____ DATASET EXCERPTS

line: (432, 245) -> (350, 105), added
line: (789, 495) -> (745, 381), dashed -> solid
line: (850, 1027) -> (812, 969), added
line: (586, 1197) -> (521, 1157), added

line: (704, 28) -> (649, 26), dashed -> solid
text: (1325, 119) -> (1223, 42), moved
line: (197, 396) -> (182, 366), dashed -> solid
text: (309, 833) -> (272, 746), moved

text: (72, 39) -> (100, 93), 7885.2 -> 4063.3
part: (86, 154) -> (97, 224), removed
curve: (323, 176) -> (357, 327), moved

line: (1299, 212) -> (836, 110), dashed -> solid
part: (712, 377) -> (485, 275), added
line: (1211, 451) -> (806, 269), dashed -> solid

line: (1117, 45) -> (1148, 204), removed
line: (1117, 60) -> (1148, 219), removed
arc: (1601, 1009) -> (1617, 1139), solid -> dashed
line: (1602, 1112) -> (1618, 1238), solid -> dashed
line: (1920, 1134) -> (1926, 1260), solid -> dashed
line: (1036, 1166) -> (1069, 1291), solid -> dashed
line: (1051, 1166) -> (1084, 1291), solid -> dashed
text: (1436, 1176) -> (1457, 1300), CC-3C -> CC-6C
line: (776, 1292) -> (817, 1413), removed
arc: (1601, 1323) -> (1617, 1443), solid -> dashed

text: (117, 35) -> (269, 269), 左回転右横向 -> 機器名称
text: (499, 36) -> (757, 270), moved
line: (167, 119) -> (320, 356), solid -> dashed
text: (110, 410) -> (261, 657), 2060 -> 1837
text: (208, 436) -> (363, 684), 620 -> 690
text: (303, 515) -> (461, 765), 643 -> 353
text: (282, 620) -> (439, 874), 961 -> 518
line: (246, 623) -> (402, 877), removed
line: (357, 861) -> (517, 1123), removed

________

# AIM OF THE EXERCISE
The line containing "text: (309, 833) -> (272, 746), moved" and every line after it, through the last one above, should be written out word for word.

# REPLY TO THE EXERCISE
text: (309, 833) -> (272, 746), moved

text: (72, 39) -> (100, 93), 7885.2 -> 4063.3
part: (86, 154) -> (97, 224), removed
curve: (323, 176) -> (357, 327), moved

line: (1299, 212) -> (836, 110), dashed -> solid
part: (712, 377) -> (485, 275), added
line: (1211, 451) -> (806, 269), dashed -> solid

line: (1117, 45) -> (1148, 204), removed
line: (1117, 60) -> (1148, 219), removed
arc: (1601, 1009) -> (1617, 1139), solid -> dashed
line: (1602, 1112) -> (1618, 1238), solid -> dashed
line: (1920, 1134) -> (1926, 1260), solid -> dashed
line: (1036, 1166) -> (1069, 1291), solid -> dashed
line: (1051, 1166) -> (1084, 1291), solid -> dashed
text: (1436, 1176) -> (1457, 1300), CC-3C -> CC-6C
line: (776, 1292) -> (817, 1413), removed
arc: (1601, 1323) -> (1617, 1443), solid -> dashed

text: (117, 35) -> (269, 269), 左回転右横向 -> 機器名称
text: (499, 36) -> (757, 270), moved
line: (167, 119) -> (320, 356), solid -> dashed
text: (110, 410) -> (261, 657), 2060 -> 1837
text: (208, 436) -> (363, 684), 620 -> 690
text: (303, 515) -> (461, 765), 643 -> 353
text: (282, 620) -> (439, 874), 961 -> 518
line: (246, 623) -> (402, 877), removed
line: (357, 861) -> (517, 1123), removed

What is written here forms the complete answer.